This is just a processor design choice.
You are probably surprised, because, say, on an Intel x86 processor, a register like
EAX doesn't have a memory address; it lives only inside the processor.
It has to be that way on a high performance computer, because accessing memory is costly. Registers are used precisely because they are not memory: they are very high speed storage locations that are in the processor itself.
An advantage of having registers mapped to memory is that the machine state is an object in memory. If you have a snapshot of some memory range, then you have a snapshot of the machine state. And if you have a debugging tool which can access memory, you know the machine state.
So then the second question might be: if a processor has registers which are actually just memory locations, why bother with registers at all if they are just "fake", and denote memory locations? The instruction set can just deal strictly with memory operands and no registers.
Part of the answer to that is that registers can make for a smaller instruction encoding. If you have, say, eight registers, then only three bits are needed in an instruction to designate that register. You then have more bits available for more instructions, or more addressing modes.
Possibly, the "machine with fake registers" can actually have registers on the processor die, which are only synchronized with the ones in memory.

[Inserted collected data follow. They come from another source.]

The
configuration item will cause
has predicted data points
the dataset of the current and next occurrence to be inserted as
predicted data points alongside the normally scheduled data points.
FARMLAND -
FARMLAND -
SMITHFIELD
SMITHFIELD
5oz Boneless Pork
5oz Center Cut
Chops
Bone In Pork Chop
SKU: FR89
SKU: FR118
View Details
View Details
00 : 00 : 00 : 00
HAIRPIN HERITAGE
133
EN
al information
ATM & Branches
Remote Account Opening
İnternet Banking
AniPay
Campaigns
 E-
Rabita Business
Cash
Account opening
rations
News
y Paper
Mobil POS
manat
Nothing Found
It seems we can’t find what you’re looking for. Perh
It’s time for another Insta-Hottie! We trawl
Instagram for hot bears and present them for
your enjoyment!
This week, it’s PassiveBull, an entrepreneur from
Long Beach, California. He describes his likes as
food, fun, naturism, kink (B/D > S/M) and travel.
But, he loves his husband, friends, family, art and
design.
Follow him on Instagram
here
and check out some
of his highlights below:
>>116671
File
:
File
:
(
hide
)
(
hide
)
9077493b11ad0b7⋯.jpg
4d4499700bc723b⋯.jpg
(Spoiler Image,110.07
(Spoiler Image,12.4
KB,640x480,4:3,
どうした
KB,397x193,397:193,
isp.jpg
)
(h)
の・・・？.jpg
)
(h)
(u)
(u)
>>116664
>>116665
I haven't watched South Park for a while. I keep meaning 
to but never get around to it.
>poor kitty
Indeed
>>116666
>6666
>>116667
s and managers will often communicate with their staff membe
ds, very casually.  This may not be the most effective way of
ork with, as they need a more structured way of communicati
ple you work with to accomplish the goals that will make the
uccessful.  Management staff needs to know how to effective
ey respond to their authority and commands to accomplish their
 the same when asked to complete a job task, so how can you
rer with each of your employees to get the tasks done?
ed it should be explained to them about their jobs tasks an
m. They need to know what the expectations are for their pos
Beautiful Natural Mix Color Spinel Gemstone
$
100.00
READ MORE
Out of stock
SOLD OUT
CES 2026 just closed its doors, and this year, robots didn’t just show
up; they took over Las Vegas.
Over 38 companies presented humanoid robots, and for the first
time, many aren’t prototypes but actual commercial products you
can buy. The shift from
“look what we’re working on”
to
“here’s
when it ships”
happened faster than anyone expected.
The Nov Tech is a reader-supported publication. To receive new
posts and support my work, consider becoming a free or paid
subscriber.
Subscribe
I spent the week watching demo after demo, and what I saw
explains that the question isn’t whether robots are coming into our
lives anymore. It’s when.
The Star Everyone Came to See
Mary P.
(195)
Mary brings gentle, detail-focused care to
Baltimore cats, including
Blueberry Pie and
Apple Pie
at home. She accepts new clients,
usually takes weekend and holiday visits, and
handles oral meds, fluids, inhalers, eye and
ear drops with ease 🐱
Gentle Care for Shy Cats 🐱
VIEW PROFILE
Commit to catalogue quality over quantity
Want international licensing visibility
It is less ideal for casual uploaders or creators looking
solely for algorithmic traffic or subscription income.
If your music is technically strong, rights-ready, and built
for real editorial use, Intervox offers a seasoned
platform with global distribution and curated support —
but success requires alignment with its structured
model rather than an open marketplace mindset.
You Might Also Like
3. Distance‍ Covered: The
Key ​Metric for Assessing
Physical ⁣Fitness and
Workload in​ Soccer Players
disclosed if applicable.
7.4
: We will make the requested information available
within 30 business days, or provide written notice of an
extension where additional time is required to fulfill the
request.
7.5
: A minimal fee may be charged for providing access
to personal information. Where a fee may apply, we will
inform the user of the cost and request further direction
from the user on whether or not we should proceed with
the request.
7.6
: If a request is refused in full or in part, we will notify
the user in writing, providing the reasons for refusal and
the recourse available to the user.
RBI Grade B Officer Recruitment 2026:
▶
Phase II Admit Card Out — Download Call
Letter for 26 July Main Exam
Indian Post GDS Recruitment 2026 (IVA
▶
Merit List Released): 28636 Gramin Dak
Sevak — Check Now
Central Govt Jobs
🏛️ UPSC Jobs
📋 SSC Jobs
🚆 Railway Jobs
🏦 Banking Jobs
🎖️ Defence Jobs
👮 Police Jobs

That is to say, it is not necessary for a read access to register R0 to actually access the memory
$0000; there can still be an internal R0. To keep the internal R0 synchronized, the processor can snoop the bus and when it detects that something (possibly itself) writes to the word at location
$0000, it updates the internal R0 with the same data. (Note: not saying that your AVR does this!) Similarly, if a value is loaded into R0, it can immediately go to the internal R0, but the external update of
$0000 can perhaps lag behind a little bit; the machine's execution does not have to stall until that update completes. If the next instruction requires the value of R0, it does not necessarily have to wait until a memory cycle finishes updating $0000.
There are instruction sets without registers. Stack machines are an example of instruction sets which achieve good instruction size, without registers. Instead of registers, there is an stack, and most operations work with one or two operands at the top of the stack. The operations do not have to indicate the source or destination at all; the stack is implicitly used.